Some who suffer from secondhand smoke were thrilled, but others, including some non-smokers, worried that it gives the government yet another reason to harass or even evict poor people for doing what would otherwise be a legal activity in the privacy of their homes.
The rule would ban lit tobacco products — cigarettes, cigars, pipes — in all residences, indoor common areas and administrative offices. Smoking also would be prohibited outdoors within 25 feet of buildings. Electronic cigarettes that emit vapor but not smoke would not be subject to the ban.
Smoking is already banned in about 20 percent of the nation’s federally subsidized housing. The Department of Housing and Urban Development wants to extend that to the other 940,000 units around the country, in cities such as New York, Los Angeles, Atlanta and Miami.
HUD Secretary Julian Castro said a nationwide ban would protect more than 760,000 children and save about $153 million a year in health care costs, repairs and preventable fires.
“Everyone — no matter where they live — deserves a chance to grow up in a healthy, smoke-free home,” said the surgeon general, Dr. Vivek Murthy. “There is no safe level of secondhand smoke.”
The public now has 60 days to comment on the proposal, and the ban would take effect 18 months after the rule is finalized.
In Starkville, Rice, 26, knows that smoking is bad for her. She said she’s cut back on cigarettes and started using a vaporizer. She’s trying to quit.
“I try to step away from the kids when I smoke,” she said. “I know the secondhand smoke is bad for them, that’s why I smoke outside. But I don’t see why we can’t smoke on our porch.”
Rice said many of her neighbors in the 50-unit complex also smoke cigarettes.
The policy will probably become part of each lease agreement, and enforcement will depend largely on complaints by other residents, HUD spokesperson Ed Cabrera said.
“Tenants who don’t comply and continue to smoke could face possible eviction,” Cabrera said. “One thing that we’ve stressed is that we’re not targeting residents as a way to get them to quit smoking. We just want to make our properties smoke-free so they’re safer for everyone.”
Tommy Robinson, executive director of the Mississippi Regional Housing Authority IV, which oversees the 389 public housing units throughout Lowndes, Clay, Oktibbeha, Choctaw, Carroll, Grenada, Winston and Webster Counties, agrees with the concept of the policy. He just doesn’t know how his office would be able to enforce the rule.
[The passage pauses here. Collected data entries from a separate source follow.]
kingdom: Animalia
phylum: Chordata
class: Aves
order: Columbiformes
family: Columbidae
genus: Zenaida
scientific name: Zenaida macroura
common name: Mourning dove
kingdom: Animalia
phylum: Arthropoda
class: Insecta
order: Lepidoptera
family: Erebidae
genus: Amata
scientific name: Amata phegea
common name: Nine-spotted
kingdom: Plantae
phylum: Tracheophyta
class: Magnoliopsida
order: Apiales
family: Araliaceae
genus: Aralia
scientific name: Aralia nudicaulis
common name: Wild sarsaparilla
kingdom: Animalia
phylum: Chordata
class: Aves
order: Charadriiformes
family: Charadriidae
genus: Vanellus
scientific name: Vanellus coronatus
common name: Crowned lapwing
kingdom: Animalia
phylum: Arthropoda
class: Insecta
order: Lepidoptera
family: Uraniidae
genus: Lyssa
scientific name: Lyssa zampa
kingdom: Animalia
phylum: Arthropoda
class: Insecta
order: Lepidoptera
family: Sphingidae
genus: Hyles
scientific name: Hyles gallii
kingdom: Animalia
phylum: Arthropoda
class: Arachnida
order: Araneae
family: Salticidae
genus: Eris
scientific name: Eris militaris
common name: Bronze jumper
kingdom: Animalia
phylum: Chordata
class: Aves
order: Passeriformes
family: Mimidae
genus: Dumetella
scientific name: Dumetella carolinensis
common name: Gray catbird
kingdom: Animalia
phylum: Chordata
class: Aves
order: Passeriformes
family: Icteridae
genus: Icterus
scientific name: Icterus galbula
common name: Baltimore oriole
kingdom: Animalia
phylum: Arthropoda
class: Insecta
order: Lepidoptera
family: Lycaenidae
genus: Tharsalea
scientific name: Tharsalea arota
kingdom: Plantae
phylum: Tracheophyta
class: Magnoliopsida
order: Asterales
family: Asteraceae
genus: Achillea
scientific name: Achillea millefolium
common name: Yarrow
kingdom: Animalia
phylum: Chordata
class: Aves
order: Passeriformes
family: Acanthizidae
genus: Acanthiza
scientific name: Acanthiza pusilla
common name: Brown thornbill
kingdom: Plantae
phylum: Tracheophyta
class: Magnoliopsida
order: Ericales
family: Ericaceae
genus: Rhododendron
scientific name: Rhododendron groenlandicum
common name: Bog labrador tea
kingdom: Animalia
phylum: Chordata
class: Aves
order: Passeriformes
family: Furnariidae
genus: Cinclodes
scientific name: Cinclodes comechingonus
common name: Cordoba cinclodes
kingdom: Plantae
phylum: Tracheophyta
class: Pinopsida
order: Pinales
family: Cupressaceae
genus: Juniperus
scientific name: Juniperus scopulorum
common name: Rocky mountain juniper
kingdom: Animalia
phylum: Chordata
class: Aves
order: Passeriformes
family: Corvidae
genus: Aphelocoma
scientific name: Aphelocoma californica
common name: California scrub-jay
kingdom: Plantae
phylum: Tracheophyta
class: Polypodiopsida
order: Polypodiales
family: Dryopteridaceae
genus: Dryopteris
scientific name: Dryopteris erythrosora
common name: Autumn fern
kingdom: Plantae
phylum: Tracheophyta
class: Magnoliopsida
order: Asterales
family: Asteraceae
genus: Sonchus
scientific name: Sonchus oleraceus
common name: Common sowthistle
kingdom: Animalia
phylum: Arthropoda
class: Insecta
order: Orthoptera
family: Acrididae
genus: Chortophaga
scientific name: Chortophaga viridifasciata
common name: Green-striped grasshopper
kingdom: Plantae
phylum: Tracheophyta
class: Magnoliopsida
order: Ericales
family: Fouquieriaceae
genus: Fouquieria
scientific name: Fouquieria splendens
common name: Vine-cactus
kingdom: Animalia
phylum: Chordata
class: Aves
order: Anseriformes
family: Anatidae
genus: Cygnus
“HUD encouraged this a couple years ago, and we decided not to because of the enforcement issue,” he told The Dispatch.
Robinson has worked for the Housing Authority in Columbus since 1981. He said this is the first attempted rule of its kind he can recall.
HUD began encouraging public housing agencies to adopt smoke-free policies in 2009. Currently, more than 228,000 public housing units are smoke-free, in cities including Boston, Seattle, Minneapolis, San Antonio and Detroit.
“This is a natural step to continue to spread the smoke-free protections that started with workplaces and then spread to restaurants and bars,” said Michael Siegel, professor of Community Health Sciences at Boston University’s School of Public Health.
But Jamila Michener, an assistant professor of government at Cornell University, called it a “misdirection of energy” that could lead to evictions. HUD would have more impact on public health by enrolling public housing residents in Medicaid, which covers smoking cessation services, she said.
But Robinson said it would be unrealistic to evict anyone over the smoking ban. He has around 35 employees covering a nine county area, and those people are busy enough without ensuring their residents are standing 25 feet from their home when they light up.
“We wouldn’t have near the resources to do that,” Robinson said.
He noted that he is legally obligated to give residents a three day advance notice of any unit inspection, which means those smoking inside would have time to stop before then. While Robinson supports the idea of reducing health risks, he knows enforcing the federal ban could be like trying to grab smoke.
The Associated Press contributed to this story.